• OBJECTIVES
A. Decide whether each statement below agrees with the solrconfig.xml defaults thread. Answer yes or no for each, and quote the deciding words of the thread.
(i) The author of the first post has used lazy field loading successfully.
(ii) The first post recommends a larger default filterCache size with no reservation.
(iii) The reply quotes a suggestion to remove the qf/pf/bf defaults for "dismax" and add them to "partitioned".
B. Extend the solrconfig.xml defaults thread, beginning right after its final line.

• PROVIDED TEXT
You are viewing a plain text version of this content. The canonical link for it is here.
Posted to solr-dev@lucene.apache.org by Mike Klaas <mi...@gmail.com> on 2007/05/25 22:41:20 UTC
solrconfig.xml defaults
Since auditing solrconfig.xml defaults is on the list of things for
1.2, I thought I'd get the ball rolling:
Lazy field loading: seems like it would benefit more people to be
enabled explicitly. I've been using it successfully and some
substantial gains have been reported on the lucene list. The
downsides don't really seen significant.
HashDocSet maxSize: perhaps consider increasing this, or making this
by default a parameter which is tuned automatically (.5% of maxDocs,
for instance)
Most people will start with the example solrconfig.xml, I suspect,
and getting the performance-related settings right at the start will
help the perception of Solr's performance. I'd be tempted to
increase the default filterCache size too, but that can have quite
high memory requirements.
-Mike
Re: solrconfig.xml defaults
Posted by Yonik Seeley <yo...@apache.org>.
On 5/25/07, Chris Hostetter <ho...@fucit.org> wrote:
>
> : What about commenting out most of the default parameters in the dismax
> : handler config, so it becomes more standard & usable (w/o editing it's
> : config) after someone customizes their schema?
>
> i'm torn on this ... those defaults make sense for the example schema/data
> -- which is the main point of the whole example/solr/conf. but i
> appreciate that people can be confused by errors from dismax when they
> chagne their schema (see pingQuery)
>
> perhaps the best solution is to remove the qf/pf/bf defaults for "dismax"
> and add them to "partitioned"

• GIVEN INFORMATION
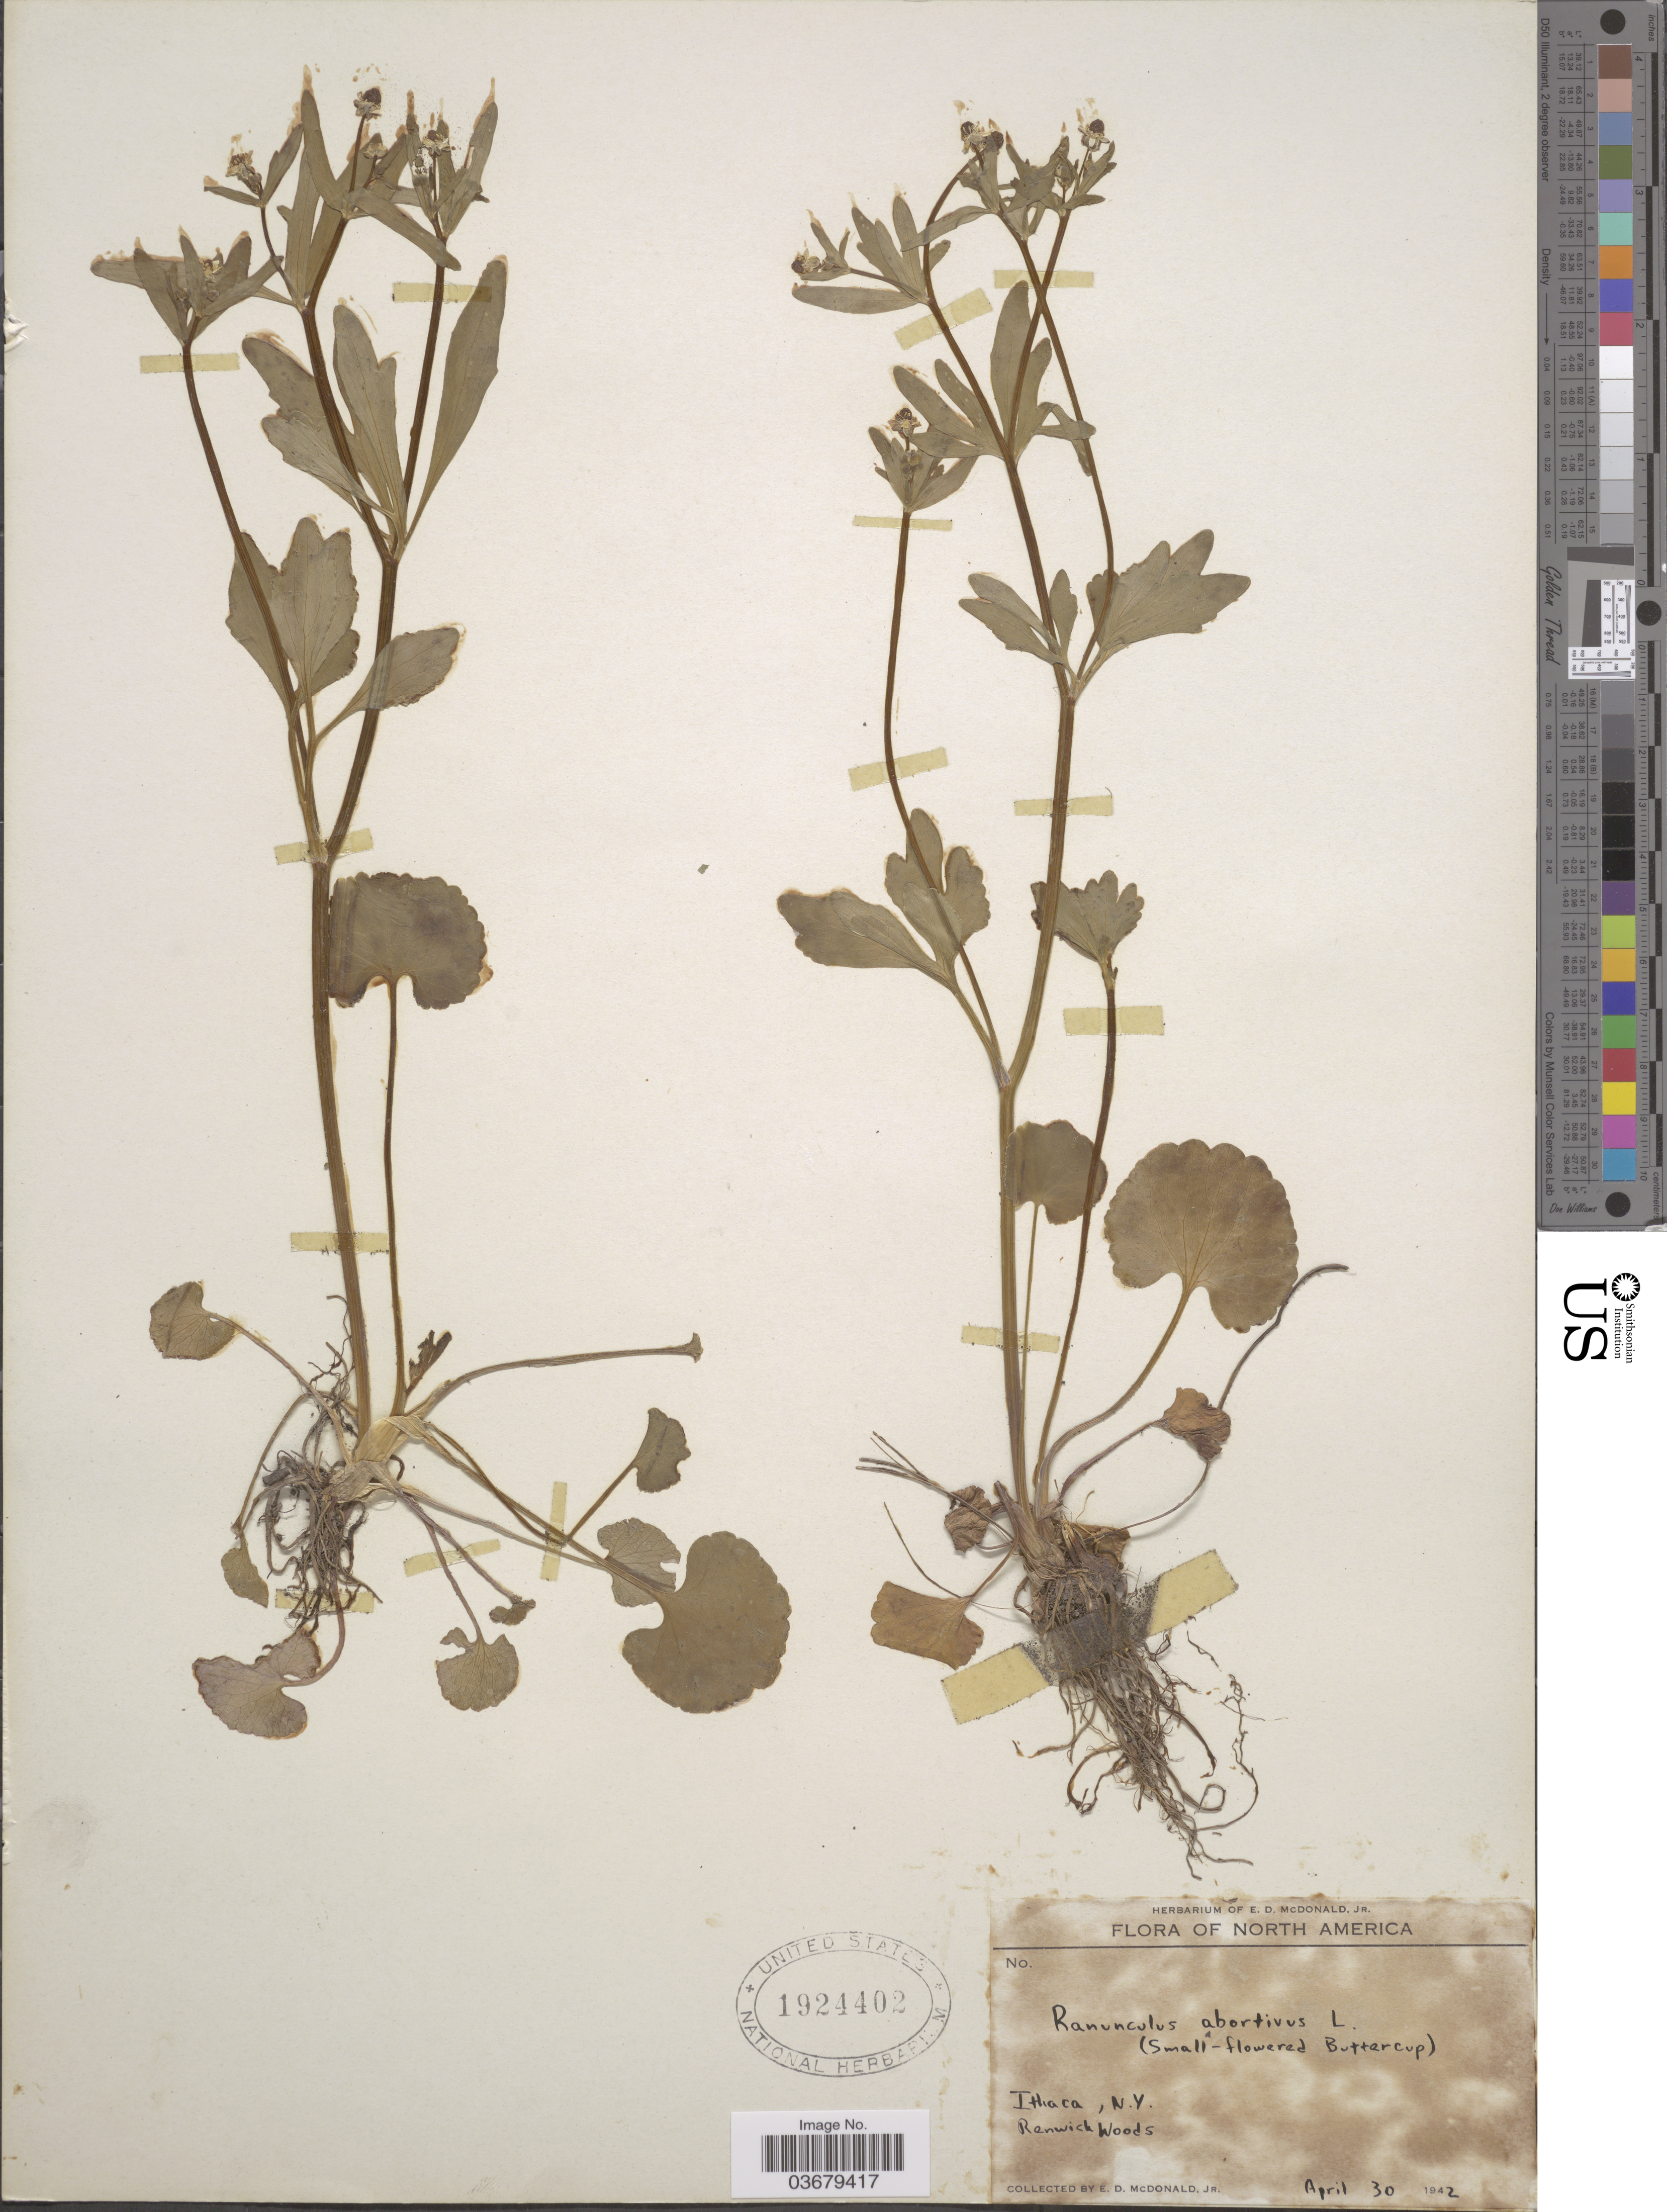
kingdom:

• RESPONSES TO THE EXERCISE
A.
(i) Yes: "I've been using it successfully"
(ii) No: "I'd be tempted to increase the default filterCache size too, but that can have quite high memory requirements."
(iii) Yes: "perhaps the best solution is to remove the qf/pf/bf defaults for "dismax" and add them to "partitioned""

B.
It's minor... I'm OK with either.
For a person just learning dismax though, it almost made sense to "build up"
by adding additional parameters to get more complex queries.
In any case, I changed pingQuery to be simple... IMO, it's not meant
to be a complex test or anything, but just that a query *can* be
issued.
-Yonik
Re: solrconfig.xml defaults
Posted by Chris Hostetter <ho...@fucit.org>.
: What about commenting out most of the default parameters in the dismax
: handler config, so it becomes more standard & usable (w/o editing it's
: config) after someone customizes their schema?
i'm torn on this ... those defaults make sense for the example schema/data
-- which is the main point of the whole example/solr/conf. but i
appreciate that people can be confused by errors from dismax when they
chagne their schema (see pingQuery)
perhaps the best solution is to remove the qf/pf/bf defaults for "dismax"
and add them to "partitioned"
-Hoss
Re: solrconfig.xml defaults
Posted by Mike Klaas <mi...@gmail.com>.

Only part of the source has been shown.